2013/5/21 11:49:00 (Beijing Time)   Source:The Globe and Mail    By:MARSHA LEDERMAN

It’s feeling very much like Hollywood North in Vancouver these days: Russell Crowe, here for the new Superman film Man of Steel, joined Keith Urban onstage at Rogers Arena Monday night; Matt Damon has been here shooting Neill Blomkamp’s follow-up to District 9; and Robert Redford is shooting his next film here with a blockbuster cast that includes Shia LaBeouf, Susan Sarandon and Nick Nolte.

But increasingly the local production industry is also setting its sights further east, to China.

“It’s the only film market that’s growing at 30 or 40 per cent a year,” Vancouver-based producer Harry Sutherland says. “This is the biggest single opportunity in the international film market anywhere in the world.”

Sutherland is one of the locals scheduled to meet with a delegation of Chinese film types, due to arrive in Vancouver Wednesday, as part of an initiative organized by the Vancouver Film and Television Forum in conjunction with British Columbia Film and the Motion Picture Production Industry Association of British Columbia.

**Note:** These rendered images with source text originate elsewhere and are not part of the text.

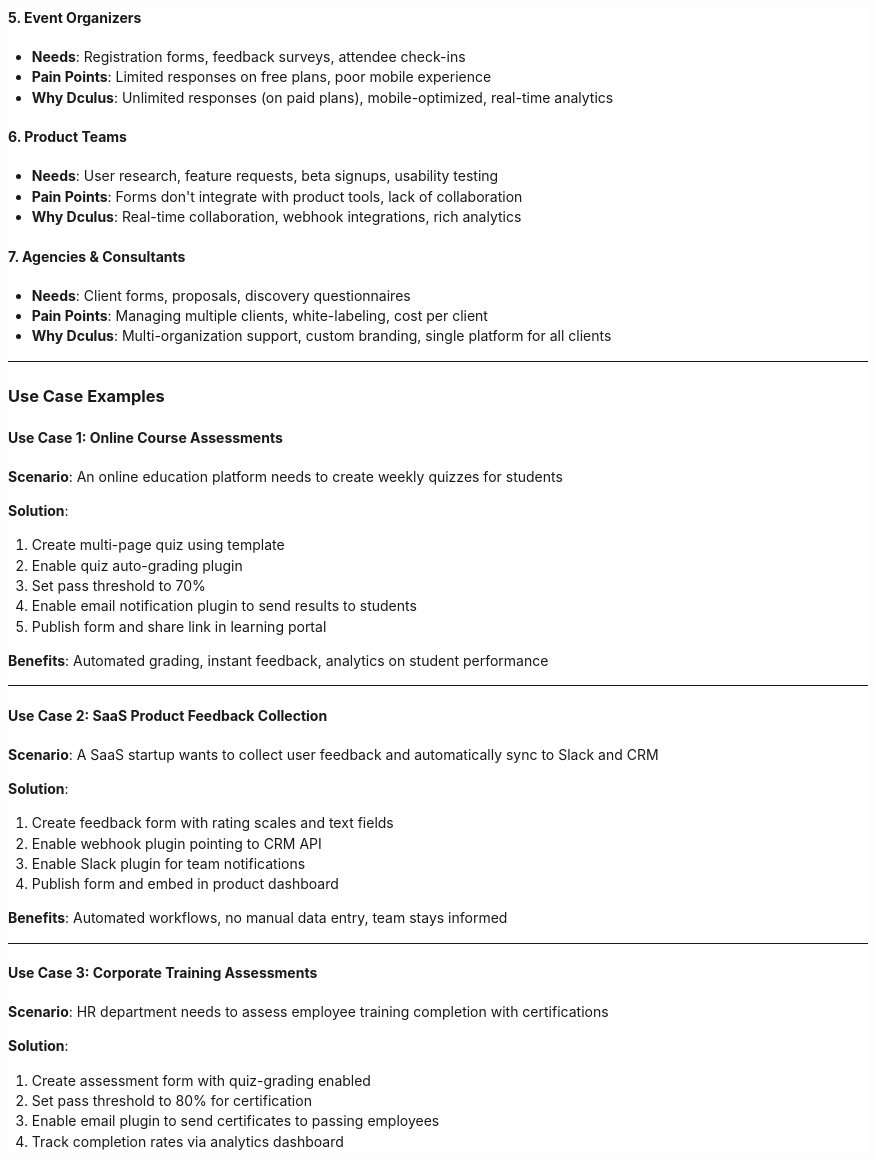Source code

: #### 5. **Event Organizers**
- **Needs**: Registration forms, feedback surveys, attendee check-ins
- **Pain Points**: Limited responses on free plans, poor mobile experience
- **Why Dculus**: Unlimited responses (on paid plans), mobile-optimized, real-time analytics

#### 6. **Product Teams**
- **Needs**: User research, feature requests, beta signups, usability testing
- **Pain Points**: Forms don't integrate with product tools, lack of collaboration
- **Why Dculus**: Real-time collaboration, webhook integrations, rich analytics

#### 7. **Agencies & Consultants**
- **Needs**: Client forms, proposals, discovery questionnaires
- **Pain Points**: Managing multiple clients, white-labeling, cost per client
- **Why Dculus**: Multi-organization support, custom branding, single platform for all clients

---

### Use Case Examples

#### Use Case 1: **Online Course Assessments**
**Scenario**: An online education platform needs to create weekly quizzes for students

**Solution**:
1. Create multi-page quiz using template
2. Enable quiz auto-grading plugin
3. Set pass threshold to 70%
4. Enable email notification plugin to send results to students
5. Publish form and share link in learning portal

**Benefits**: Automated grading, instant feedback, analytics on student performance

---

#### Use Case 2: **SaaS Product Feedback Collection**
**Scenario**: A SaaS startup wants to collect user feedback and automatically sync to Slack and CRM

**Solution**:
1. Create feedback form with rating scales and text fields
2. Enable webhook plugin pointing to CRM API
3. Enable Slack plugin for team notifications
4. Publish form and embed in product dashboard

**Benefits**: Automated workflows, no manual data entry, team stays informed

---

#### Use Case 3: **Corporate Training Assessments**
**Scenario**: HR department needs to assess employee training completion with certifications

**Solution**:
1. Create assessment form with quiz-grading enabled
2. Set pass threshold to 80% for certification
3. Enable email plugin to send certificates to passing employees
4. Track completion rates via analytics dashboard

“When you look at the size of that market and the pace with which it is growing, you have to pay attention to that,” British Columbia Film president and chief executive officer Richard Brownsey. “Whether at the end of the day it will turn out to be a really substantial market for us to work in, I’m not sure. But it is such a large market, growing so quickly, that you have to reach out.”

Especially given current conditions affecting the lucrative service industry in Vancouver, including economic instability in the United States, the strong Canadian dollar and the cancellation of the harmonized sales tax in the province – which has been an attractive tax for the industry.

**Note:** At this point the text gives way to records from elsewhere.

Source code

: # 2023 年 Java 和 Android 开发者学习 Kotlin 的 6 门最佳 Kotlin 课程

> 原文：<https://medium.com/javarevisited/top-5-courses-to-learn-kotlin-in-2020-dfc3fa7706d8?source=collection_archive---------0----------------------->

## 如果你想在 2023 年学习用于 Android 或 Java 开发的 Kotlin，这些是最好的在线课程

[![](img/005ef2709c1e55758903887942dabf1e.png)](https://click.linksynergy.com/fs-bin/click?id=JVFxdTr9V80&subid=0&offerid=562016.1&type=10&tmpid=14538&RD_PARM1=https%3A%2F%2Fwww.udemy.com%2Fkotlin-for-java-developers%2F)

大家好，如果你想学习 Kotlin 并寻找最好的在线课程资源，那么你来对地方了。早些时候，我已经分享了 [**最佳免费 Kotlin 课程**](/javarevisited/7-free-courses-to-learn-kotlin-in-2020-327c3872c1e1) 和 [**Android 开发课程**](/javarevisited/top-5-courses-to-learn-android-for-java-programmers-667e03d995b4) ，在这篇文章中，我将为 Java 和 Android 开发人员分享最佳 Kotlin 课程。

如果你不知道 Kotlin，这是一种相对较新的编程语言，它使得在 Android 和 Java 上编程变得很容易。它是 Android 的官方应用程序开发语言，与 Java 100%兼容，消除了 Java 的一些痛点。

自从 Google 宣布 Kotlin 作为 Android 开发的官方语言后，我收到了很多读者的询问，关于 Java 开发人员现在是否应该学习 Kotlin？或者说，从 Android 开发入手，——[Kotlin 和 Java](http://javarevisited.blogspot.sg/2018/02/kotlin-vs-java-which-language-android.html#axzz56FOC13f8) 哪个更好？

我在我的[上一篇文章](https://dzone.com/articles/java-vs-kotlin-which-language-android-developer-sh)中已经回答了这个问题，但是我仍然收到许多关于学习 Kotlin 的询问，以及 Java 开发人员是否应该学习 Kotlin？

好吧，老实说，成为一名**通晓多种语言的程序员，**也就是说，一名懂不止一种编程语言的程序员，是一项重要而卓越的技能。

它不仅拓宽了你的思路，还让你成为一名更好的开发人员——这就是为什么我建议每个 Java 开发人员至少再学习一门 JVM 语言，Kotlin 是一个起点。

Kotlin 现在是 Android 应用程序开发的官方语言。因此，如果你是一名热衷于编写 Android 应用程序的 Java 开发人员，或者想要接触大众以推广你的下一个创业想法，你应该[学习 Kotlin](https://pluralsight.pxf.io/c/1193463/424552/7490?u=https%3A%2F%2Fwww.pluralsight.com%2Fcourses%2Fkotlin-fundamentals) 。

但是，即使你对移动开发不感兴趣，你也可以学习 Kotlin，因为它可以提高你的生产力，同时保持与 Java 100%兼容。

“Everything is in a bit of a state of chaos at the moment,” Forum producer Fran Bergin says. “The international marketplace is down at the moment and I think it’s just become harder and harder to close financing, so we need to find new partners. We need to be very active in that.”

Chinese producers are particularly interested in Vancouver’s postproduction and visual-effects houses, and there are several such facilities on the delegation’s agenda. One company, Pegasus & Taihe Entertainment International, is here looking for a postproduction studio for its coming action film Dwelling in the Funchun Mountains.

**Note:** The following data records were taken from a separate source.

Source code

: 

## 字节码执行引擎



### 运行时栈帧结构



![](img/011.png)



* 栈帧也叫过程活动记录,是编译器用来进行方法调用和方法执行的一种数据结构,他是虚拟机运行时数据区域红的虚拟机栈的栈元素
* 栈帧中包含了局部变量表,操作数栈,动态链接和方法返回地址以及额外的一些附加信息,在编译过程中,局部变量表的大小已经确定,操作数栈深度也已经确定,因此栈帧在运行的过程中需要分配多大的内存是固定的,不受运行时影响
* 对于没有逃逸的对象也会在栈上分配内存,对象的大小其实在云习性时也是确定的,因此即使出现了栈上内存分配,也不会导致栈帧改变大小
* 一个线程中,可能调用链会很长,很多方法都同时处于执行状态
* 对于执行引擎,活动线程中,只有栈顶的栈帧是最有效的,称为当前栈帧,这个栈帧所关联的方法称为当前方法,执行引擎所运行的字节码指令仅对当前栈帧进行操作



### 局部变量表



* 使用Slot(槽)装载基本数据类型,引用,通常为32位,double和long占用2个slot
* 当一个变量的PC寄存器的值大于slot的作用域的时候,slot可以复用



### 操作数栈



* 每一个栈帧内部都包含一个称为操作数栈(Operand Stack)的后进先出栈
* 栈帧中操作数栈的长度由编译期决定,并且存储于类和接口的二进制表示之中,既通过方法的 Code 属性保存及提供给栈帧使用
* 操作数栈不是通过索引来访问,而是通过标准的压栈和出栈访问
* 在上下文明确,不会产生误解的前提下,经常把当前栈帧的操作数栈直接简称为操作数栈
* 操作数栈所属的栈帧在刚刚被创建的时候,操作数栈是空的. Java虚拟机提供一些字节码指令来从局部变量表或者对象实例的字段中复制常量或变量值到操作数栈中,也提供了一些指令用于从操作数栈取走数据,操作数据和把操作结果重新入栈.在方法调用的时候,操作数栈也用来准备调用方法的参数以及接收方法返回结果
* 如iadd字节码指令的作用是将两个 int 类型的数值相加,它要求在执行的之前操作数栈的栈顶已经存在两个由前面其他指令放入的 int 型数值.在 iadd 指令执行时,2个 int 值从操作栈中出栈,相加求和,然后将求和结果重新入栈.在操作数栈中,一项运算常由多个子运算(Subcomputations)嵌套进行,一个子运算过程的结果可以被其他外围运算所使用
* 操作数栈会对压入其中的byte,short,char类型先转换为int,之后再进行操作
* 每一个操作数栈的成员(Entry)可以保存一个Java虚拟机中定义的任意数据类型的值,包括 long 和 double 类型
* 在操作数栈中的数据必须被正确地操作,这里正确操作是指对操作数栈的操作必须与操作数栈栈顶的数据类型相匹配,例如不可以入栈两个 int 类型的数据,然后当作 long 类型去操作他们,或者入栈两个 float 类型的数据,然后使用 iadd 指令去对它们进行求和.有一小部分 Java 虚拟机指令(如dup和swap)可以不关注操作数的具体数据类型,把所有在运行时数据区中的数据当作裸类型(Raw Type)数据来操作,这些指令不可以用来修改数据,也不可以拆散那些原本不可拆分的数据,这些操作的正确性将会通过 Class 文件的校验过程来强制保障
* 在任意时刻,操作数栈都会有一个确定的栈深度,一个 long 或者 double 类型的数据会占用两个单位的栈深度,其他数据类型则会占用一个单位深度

The Chinese industry is also interested in Vancouver’s training expertise; Brownsey says there’s a possibility local institutions may eventually set up shop in Beijing. (Vancouver Film School opened an admissions office in Taiwan, which also serves China Mainland, in 2008.)

A similar delegation last year produced a memorandum of understanding between the China Film Producers’ Association and British Columbia Film that called for increased collaboration, including the development of co-productions under existing China/Canada protocols. There has been a handful of such productions in recent years, including Iron Road, starring Peter O’Toole and Sam Neill, which was shot in China and British Columbia, and the miniseries Marco Polo and Son of the Dragon, both produced by Vancouver-based Reunion Pictures.

“Canada’s a great co-producing country; we built our entire industry on co-production and on being a service industry to … Hollywood. So we know how to work with people. We have to. And I think that’s what the Chinese see in us as partners,” says Sutherland, who plans to shoot his next project, The Tea Merchant’s Wife, in China next spring and has created a new company specifically to promote co-productions involving Canadian scripts and Chinese production financing.

“The one market we have to figure out, I think everybody realizes, is China. Because there’s so much financing,” he says. “China has got the financing capability and growth and market share that nobody else has.”

Vancouver-based producer Wesley Lowe is also looking to China to finance his next project, a psychological thriller called Staged, about a North American pianist accused of murdering his Chinese girlfriend. “We think we’ll be able to do the entire thing with Chinese money,” says Lowe, who will also meet with the Chinese delegation. “That would make it a very interesting thing; perhaps the first English-language domestic Chinese production.”